2.      La décision-cadre 2008/909, concernant l’application du principe de reconnaissance mutuelle aux jugements en matière pénale prononçant des peines ou des mesures privatives de liberté aux fins de leur exécution dans l’Union européenne, telle que modifiée par la décision-cadre 2009/299, qui a vocation à s’appliquer en l’espèce, a été adoptée sur le fondement de l’ancien troisième pilier de l’Union, notamment, en application de l’article 34, paragraphe 2, sous b), UE. En vertu de cette disposition, lue à la lumière du protocole (no 36) sur les dispositions transitoires, annexé aux traités, adopté avec l’entrée en vigueur du traité de Lisbonne, les décisions-cadres n’ont pas d’effet direct aussi longtemps qu’elles n’ont pas été abrogées, annulées ou modifiées en application de ce traité.
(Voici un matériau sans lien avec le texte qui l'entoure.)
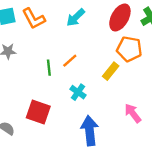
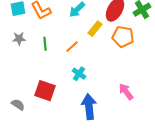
green line: (49, 68) -> (45, 44), moved
yellow rectangle: (111, 71) -> (95, 29), moved

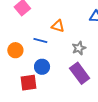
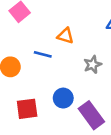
blue circle: (42, 67) -> (63, 98), moved
purple rectangle: (80, 73) -> (91, 115), moved

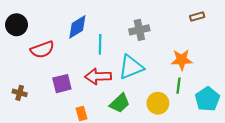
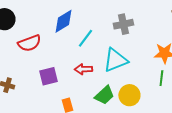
cyan line: (100, 44) -> (85, 38), turned 36
red arrow: (98, 76) -> (83, 69), size x0.7
yellow circle: (158, 103) -> (129, 95), moved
La décision cadre 2008/909 n’a pas fait l’objet d’une telle abrogation, annulation ou modification. Par conséquent, elle n’a pas d’effet direct.
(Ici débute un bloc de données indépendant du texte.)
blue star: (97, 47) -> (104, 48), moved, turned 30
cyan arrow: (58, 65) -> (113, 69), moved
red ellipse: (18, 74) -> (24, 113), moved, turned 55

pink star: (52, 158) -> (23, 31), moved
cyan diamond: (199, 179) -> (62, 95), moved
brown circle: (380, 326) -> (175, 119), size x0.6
Le droit de l’Union doit être interprété en ce sens qu’une juridiction nationale est tenue de prendre en considération l’ensemble des règles du droit national et de les interpréter, dans toute la mesure du possible, conformément à la décision-cadre 2008/909, afin d’atteindre le résultat visé par celle-ci, en laissant au besoin inappliquée, de sa propre autorité, l’interprétation retenue par la juridiction nationale statuant en dernier ressort, dès lors que cette interprétation n’est pas compatible avec le droit de l’Union.